The analyses of quantitative traits related to glucose metabolism revealed that SNPs in the MTNR1B locus were significantly associated with decreased beta-cell function or increased FPG as reported previously (Table 3). In this analysis, we also found that HMGA2 locus was significantly associated with increased FPG in these samples, suggesting that SNPs in the MTNR1B or the HMGA2 loci confer susceptibility to type 2 diabetes in Japanese populations. In addition, risk allele of rs2943641 near IRS1 tended to be associated with increase in HOMA-IR as reported previously, further confirming the contribution of this locus with susceptibility to type 2 diabetes in the Japanese.
Limitations
The present study has some limitations. First, the present sample size is not sufficiently large to detect true associations for some loci as described above. Second, control subjects in the 1st and 3rd study are younger than type 2 diabetes patients. Although, results were not affected by adjusting age, these limitations may increase the possibility for type 2 error.
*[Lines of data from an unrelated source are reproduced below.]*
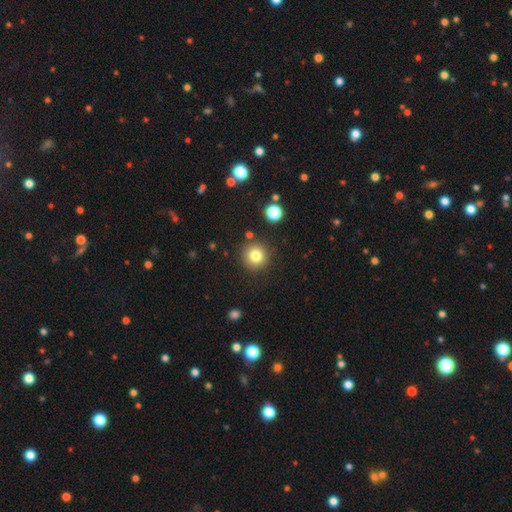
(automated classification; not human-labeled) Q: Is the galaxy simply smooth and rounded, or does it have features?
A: smooth — 80%.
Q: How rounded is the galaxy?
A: round — 94%.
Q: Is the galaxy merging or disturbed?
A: none — 87%.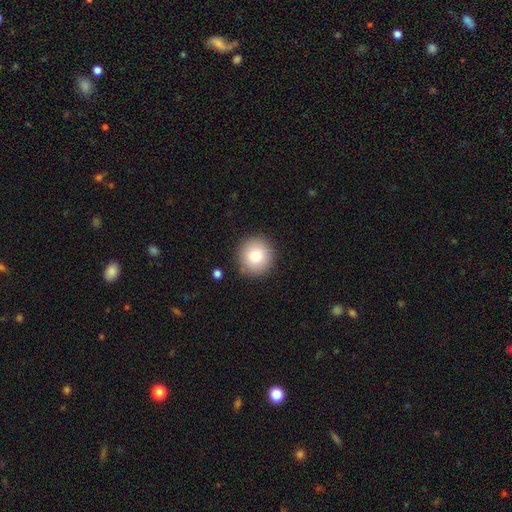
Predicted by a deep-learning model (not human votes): Smooth or featured?
  - smooth: 80% *
  - featured or disk: 11%
  - star or artifact: 10%
How rounded?
  - round: 93% *
  - in between: 6%
  - cigar-shaped: 1%
Merging?
  - none: 88% *
  - minor disturbance: 8%
  - major disturbance: 2%
  - merger: 2%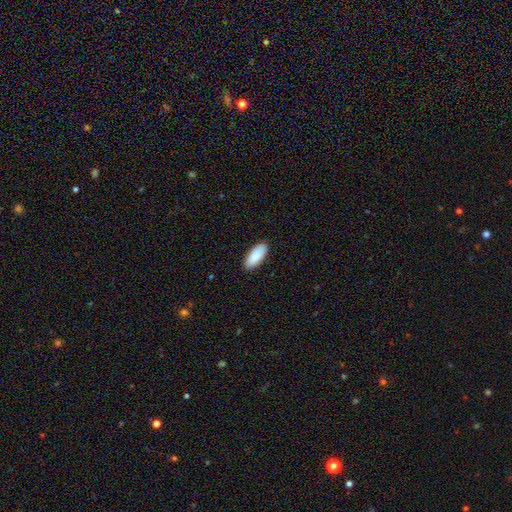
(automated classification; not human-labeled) This is clearly a smooth galaxy (91%). How rounded: clearly in between (83%). Merging: clearly none (90%).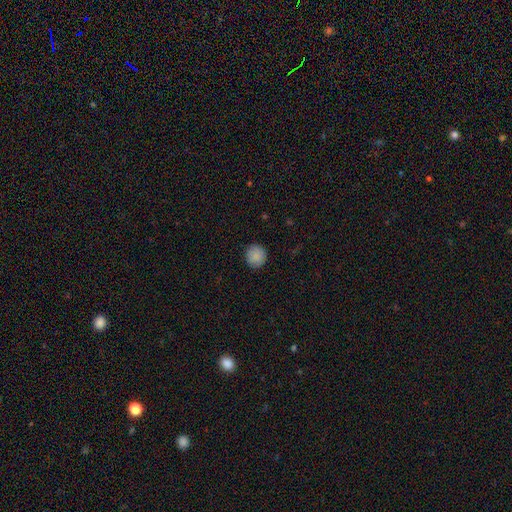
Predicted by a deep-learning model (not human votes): smooth 88%, star or artifact 8%, featured or disk 4%. Down the decision tree: how rounded — round (93%); merging — none (90%).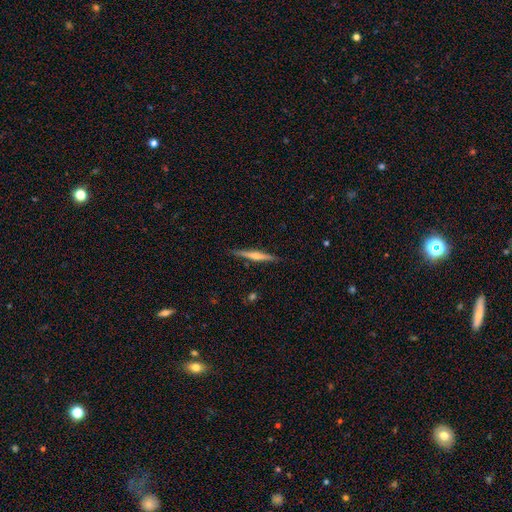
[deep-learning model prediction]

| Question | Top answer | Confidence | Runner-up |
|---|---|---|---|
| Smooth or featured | featured or disk | 68% | smooth (26%) |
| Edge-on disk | yes | 98% | no (2%) |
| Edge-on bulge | rounded | 78% | none (14%) |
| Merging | none | 90% | minor disturbance (8%) |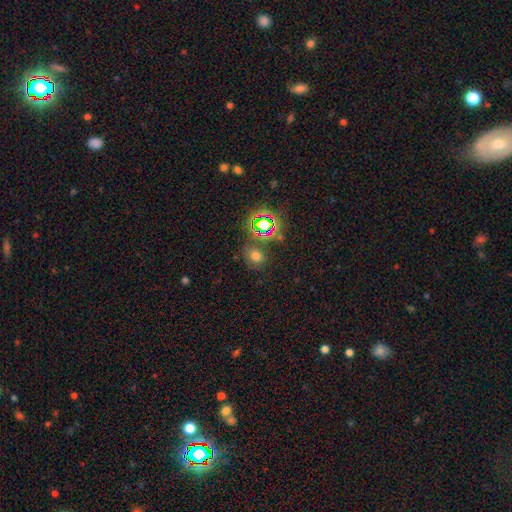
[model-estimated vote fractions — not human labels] This is likely a smooth galaxy (61%). How rounded: likely round (66%). Merging: likely none (75%).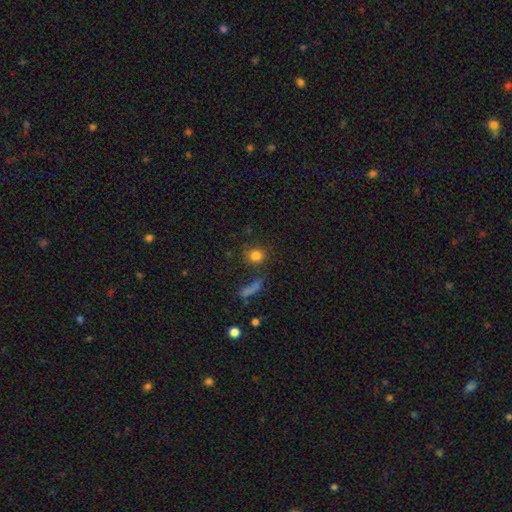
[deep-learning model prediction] This appears to be a smooth galaxy with no disk features (80%) that is round (76%). Merging: none (76%).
In conclusion, these results indicate that the IRS1 locus is considered common locus involved in susceptibility to type 2 diabetes across different ethnic groups. Three loci—MTNR1B, KLF14, and KCNQ1 (independent locus from a locus identified in Japanese GWAS)— may also have some effects. Further studies are required to elucidate the association of these as well as other loci with susceptibility to type 2 diabetes, and to understand the biological significance of these genes and their polymorphisms.
Supporting Information
Linkage disequilibrium structures for 500 kb region around each SNP locus in JPT and in CEU. Pairwise correlation structure analyzed by Haploview (http://www.broadinstitute.org/haploview/haploview). The plot includes pairwise D′ values from the HapMap release 27.
(PDF)
Genotype data for 15 SNPs in the 3 independent Japanese samples.
(DOC)
The associations of the 14 SNPs with type 2 diabetes in 3 independent Japanese samples.
(DOC)
Power estimation for each SNP locus in the present study.
(DOC)
Acknowledgments
We thank the technical staff of Laboratory for Endocrinology and Metabolism at RIKEN Center for Genomic Medicine for providing technical assistance.
Footnotes
Competing Interests: The authors have declared that no competing interests exist.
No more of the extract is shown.